Landing on the runway Microsoft has cleared with the Surface Duo[1], the LG Wing has flown into the smartphone scene with excellent timing. But the landing may be a bit bumpy. On one hand, LG has already dabbled in dual-screen phones. It well understands the benefits of two side-by-side full-screen apps even if it has not pursued spanning -- running one app across two screens -- in its previous models as aggressively as Microsoft. On the other hand, the Wing outright rejects spanning and mostly avoids the side-by-side model in the Surface Duo ideal, bringing some differentiation to a fledgling class of "display plus" devices that are themselves focused on differentiation from the dominant slates of the past 13 years.

The Wing consists of two layered displays, the top one of which swivels 90 degrees to create a T-like design, leaving the bottom display with a squarish area for supplemental information or controls such as, for example, playback controls while the top rotated display plays unencumbered video.
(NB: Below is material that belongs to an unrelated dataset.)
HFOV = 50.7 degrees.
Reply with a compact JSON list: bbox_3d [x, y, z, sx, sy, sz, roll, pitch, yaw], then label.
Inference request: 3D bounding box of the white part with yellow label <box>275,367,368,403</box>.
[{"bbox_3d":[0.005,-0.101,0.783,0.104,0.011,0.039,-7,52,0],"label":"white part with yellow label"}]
LG has focused so strongly on removing obstructions and distractions from that top display that it has resisted adding a notch or punch hole camera. Were the Wing to see a second generation, that may include an under-screen camera, which would be a particularly good fit for the smartphone as it could be placed in the center of the screen and thus be equally handy in portrait and landscape mode. For now, though, it uses a popup camera that retracts in the event of a fall -- similar to the one that was highly touted by OnePlus for the OnePlus 7[2]. OnePlus soon abandoned that approach, but it makes more sense in the Wing given the device's unique screen orientation dynamics.